O perdão deve ser de dentro, algo que faz a si mesmo antes de demosntrar aos outros. É incondicional, ato que surge do mais profundo do seu ser, com todo o seu coração. Alivia o peso, a dor que você sente. Te tira do passado e te traz ao presente, afasta as ilusões dando consciência de si mesmo e dos outros.
- O perdão começa no nosso próprio coração. Só depois que nos perdoamos, conseguimos perdoar as outras pessoas ou receber o seu perdão.
- O perdão não é condicional, embora nossa prática di perdão muitas vezes seja.
- O perdão é um processo continuo. Ele vem em resposta a todo julgamento que fazemos contra nós mesmos ou contra as outras pessoas.
- Qualquer gesto de perdão é suficiente. Qualquer coisa que possamos fazer hoje é o bastante. Esse entendimento nos habilita a praticar o perdão com perdão.
Não somos perfeitos para perdoar, porque o perdão é um processo continuo de nossas vidas.

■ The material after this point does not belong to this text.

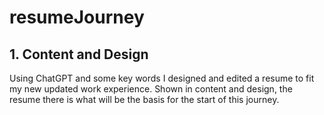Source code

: # resumeJourney
## 1. Content and Design
Using ChatGPT and some key words I designed and edited a resume to fit my new updated work experience.
Shown in content and design, the resume there is what will be the basis for the start of this journey.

Perdoamos, o julgamento volta a ser feito e perdoamos outra vez. Nunca existirá um tempo em que não precisaremos perdoar a nos ou aos outros.
O perdão é uma oportunidade de cura interior. Enquanto não paramos de julgar o outro não liberamos o perdão. "Não vamos parar de julgar tão já, mas podemos começar a ver como estamos feridos por causa dos julgamentos que fazemos. E, por meio da auto-aceitação, podemos envolver em amor essas feridas interiores. Todo ato de aceitação neutraliza alguns julgamentos que fizemos. Todo ato de aceitação abre o nosso coração para o amor. E o amor cura as feridas."
Ferrini, Paul
As 12 etapas do perdão: manual prático para transformar o medo em amor / São Paulo: Pensamentos, 2007.